Bounding box prediction data
::::

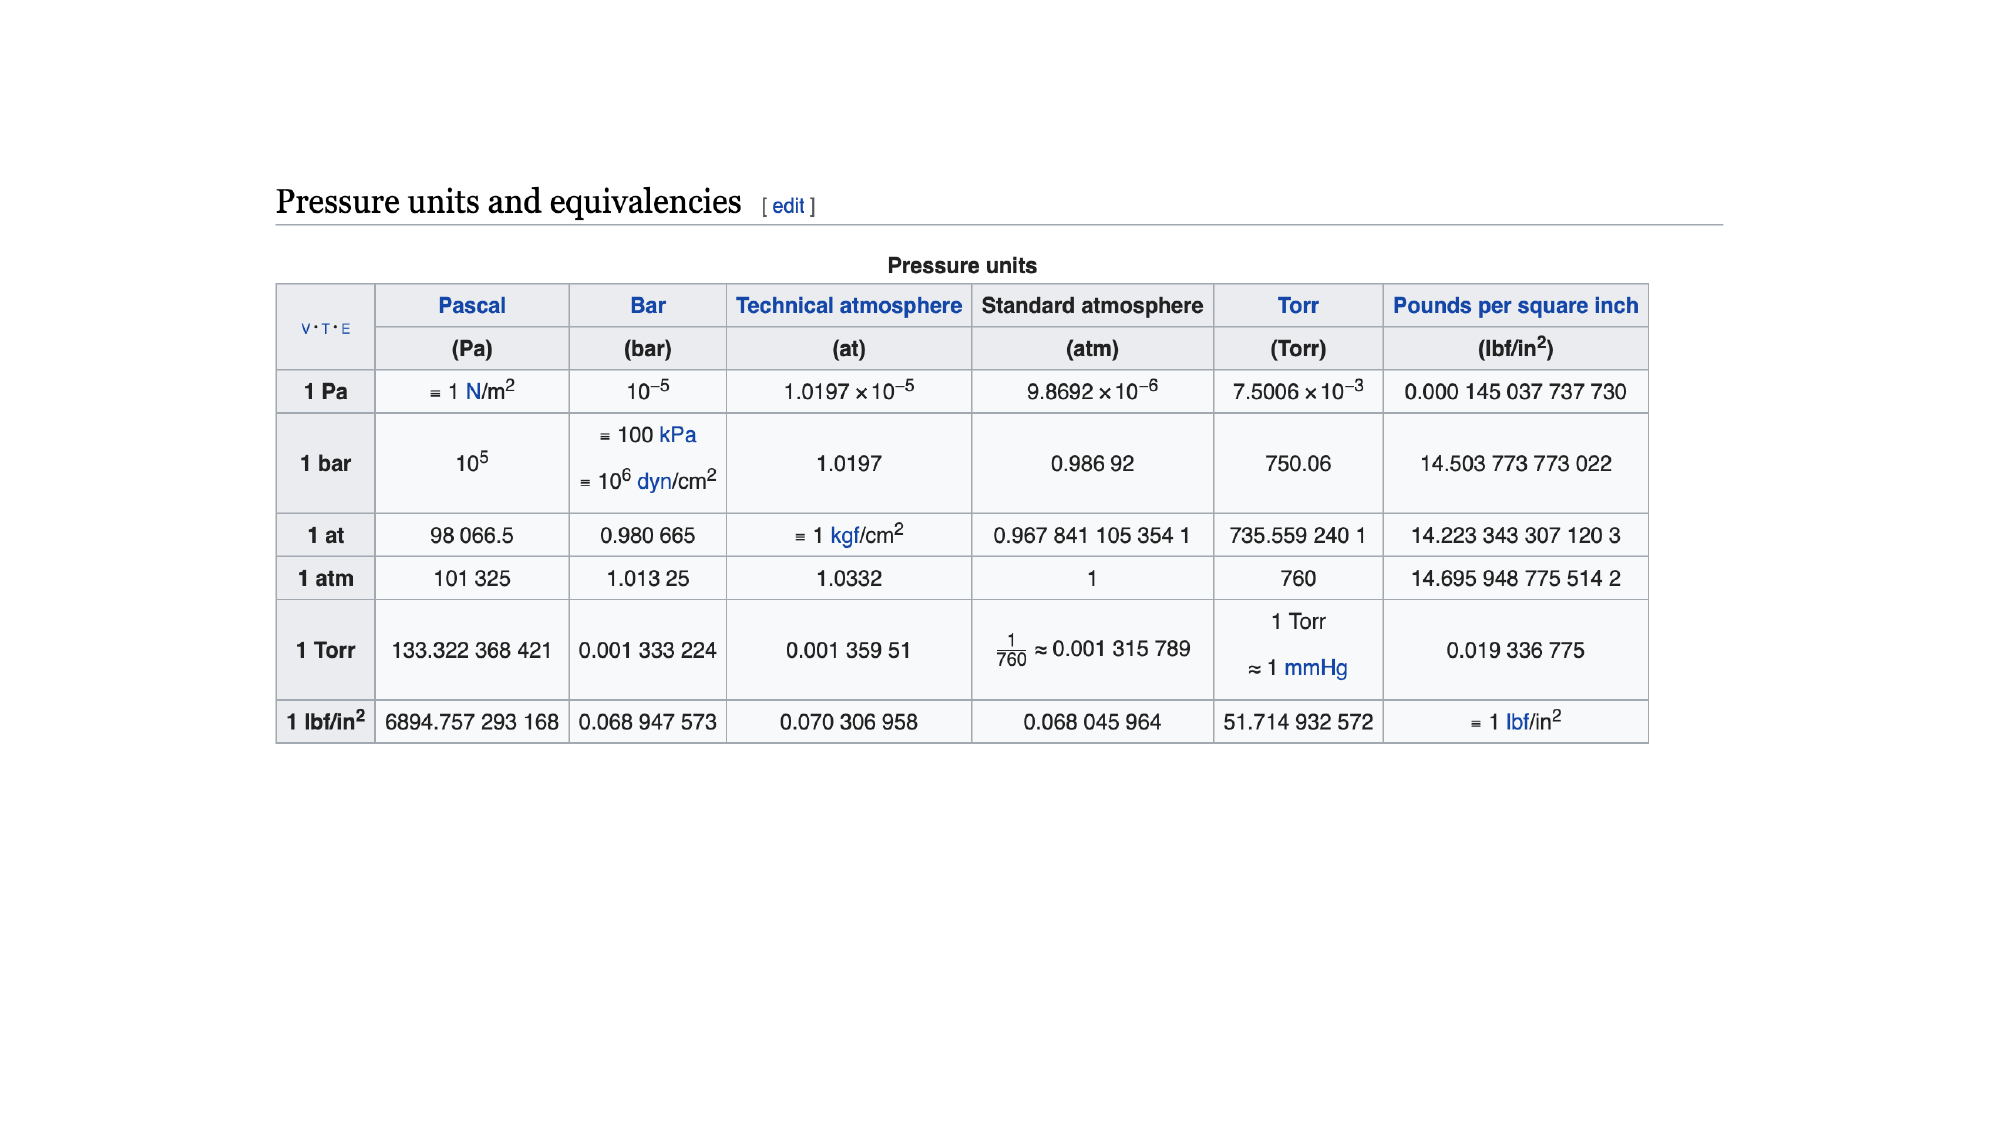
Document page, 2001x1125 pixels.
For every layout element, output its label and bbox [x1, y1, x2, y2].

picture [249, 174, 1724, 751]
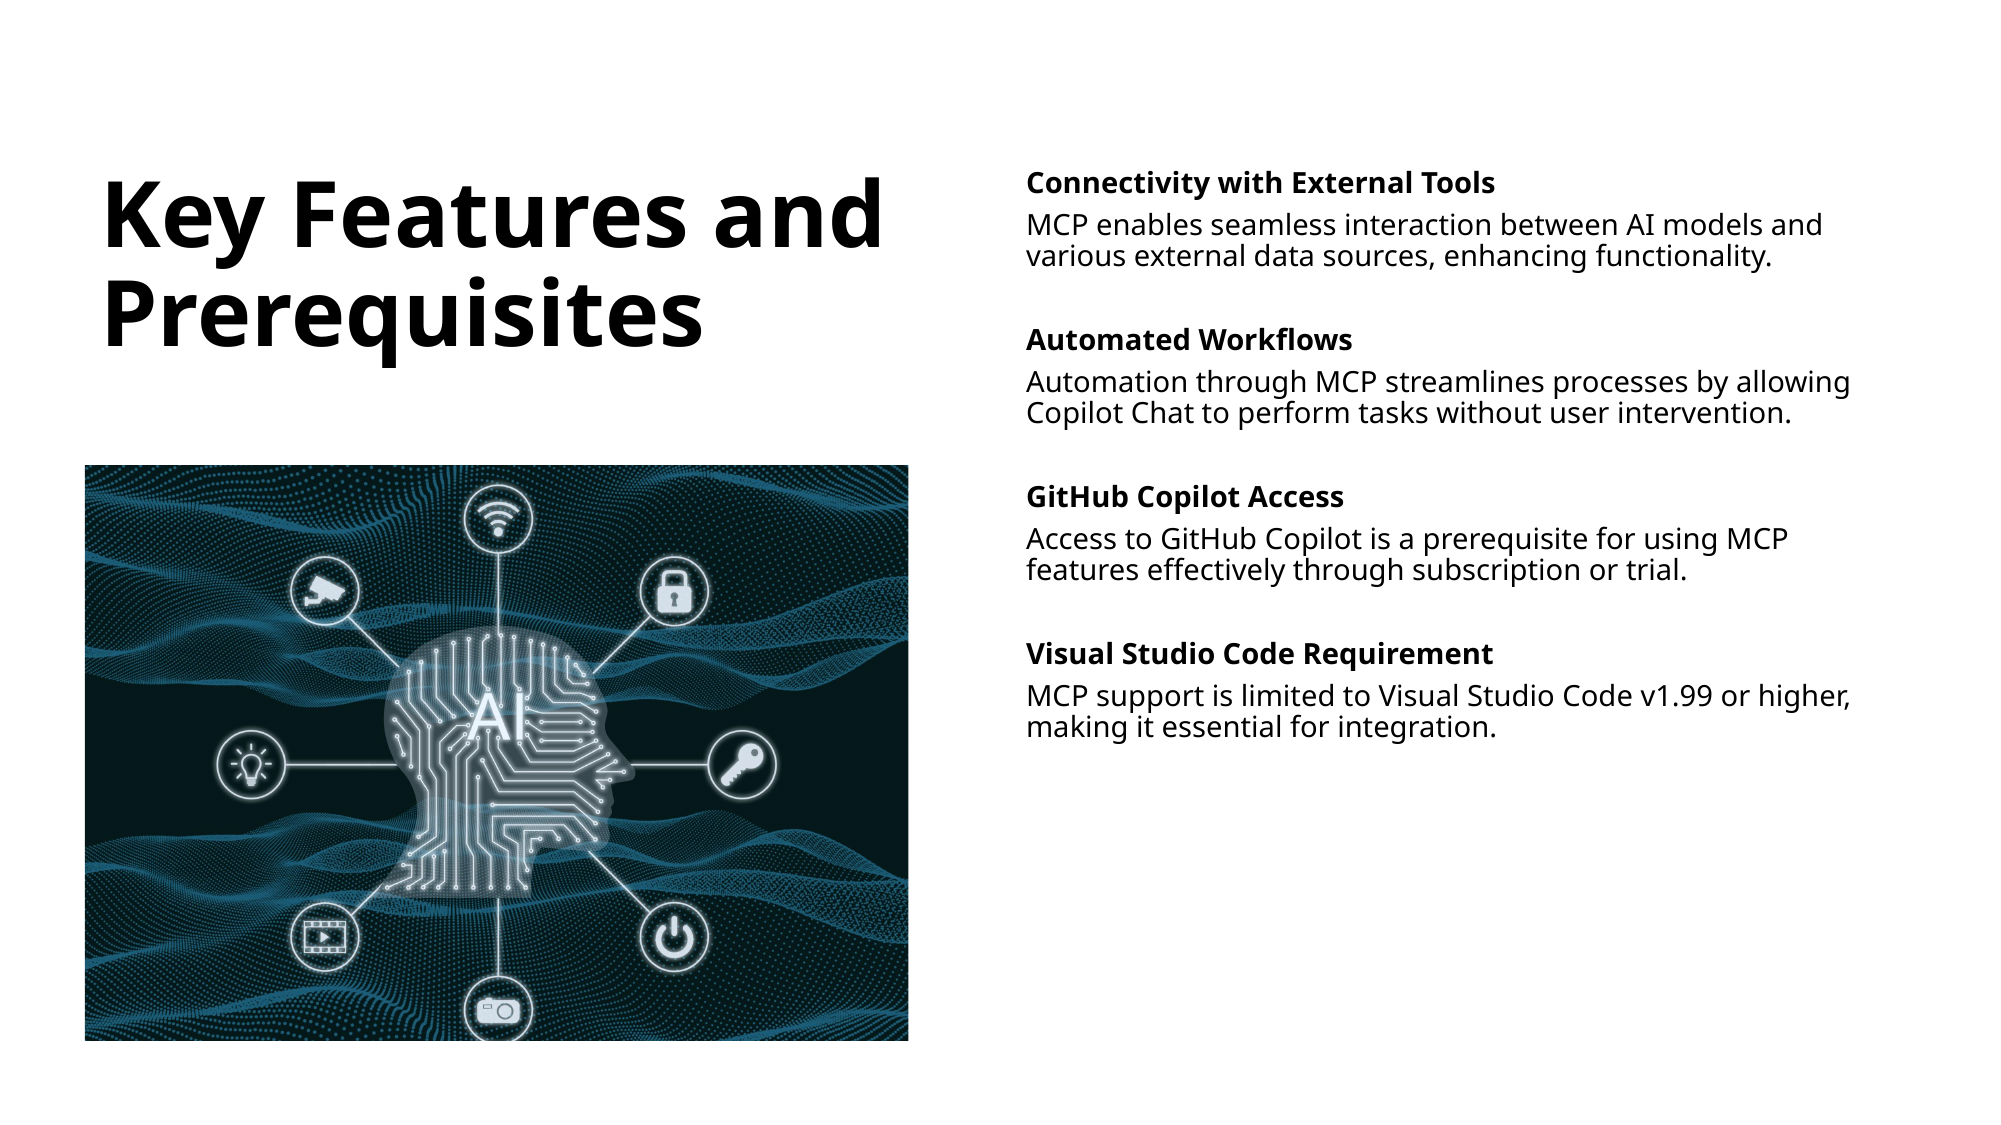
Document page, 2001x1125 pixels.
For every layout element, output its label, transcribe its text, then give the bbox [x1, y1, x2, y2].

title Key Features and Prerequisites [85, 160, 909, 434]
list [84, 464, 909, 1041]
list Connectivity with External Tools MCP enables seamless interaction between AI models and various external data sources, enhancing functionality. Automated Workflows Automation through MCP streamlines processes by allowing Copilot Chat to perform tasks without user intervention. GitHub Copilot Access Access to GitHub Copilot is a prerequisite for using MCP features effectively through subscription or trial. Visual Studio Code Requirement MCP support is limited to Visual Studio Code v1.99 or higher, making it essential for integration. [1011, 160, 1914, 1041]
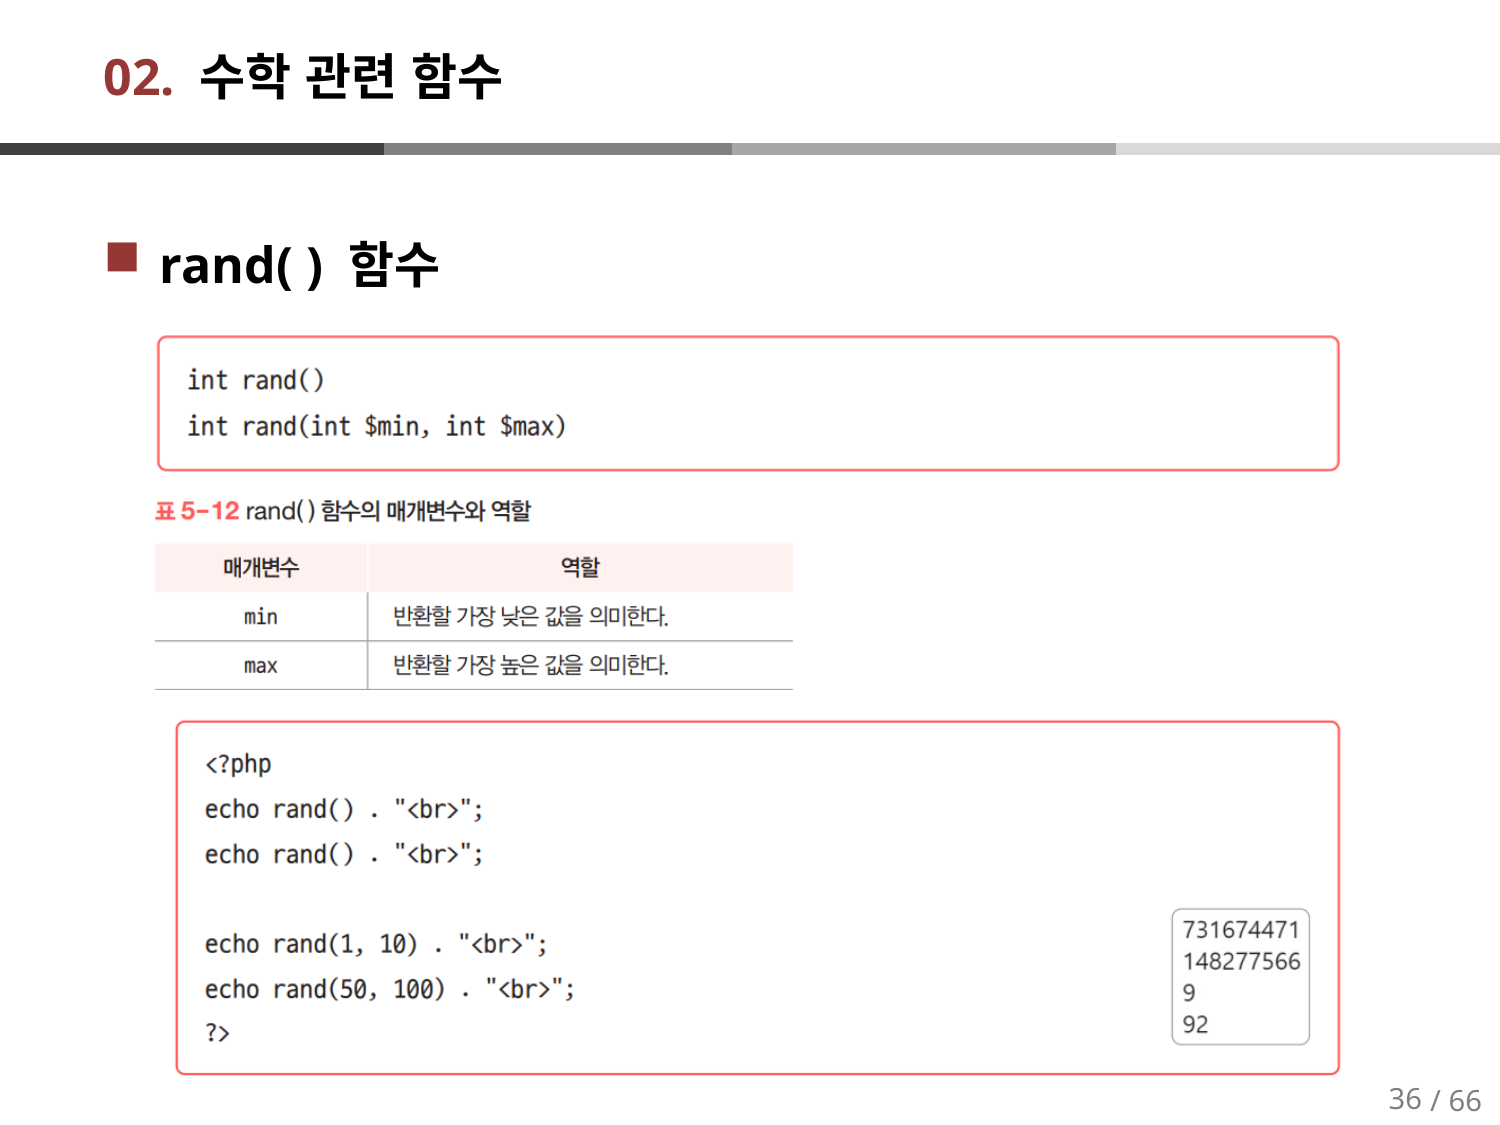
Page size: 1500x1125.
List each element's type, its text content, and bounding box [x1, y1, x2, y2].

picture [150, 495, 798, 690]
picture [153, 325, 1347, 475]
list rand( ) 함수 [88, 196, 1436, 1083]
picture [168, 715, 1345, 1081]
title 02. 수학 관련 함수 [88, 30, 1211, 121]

::::

*Prompt*.
Give again, exactly, every line from the one holding "List each element's" to the last line of the data.

*Solution to this exercise*.
List each element's type, its text content, and bounding box [x1, y1, x2, y2].

picture [150, 495, 798, 690]
picture [153, 325, 1347, 475]
list rand( ) 함수 [88, 196, 1436, 1083]
picture [168, 715, 1345, 1081]
title 02. 수학 관련 함수 [88, 30, 1211, 121]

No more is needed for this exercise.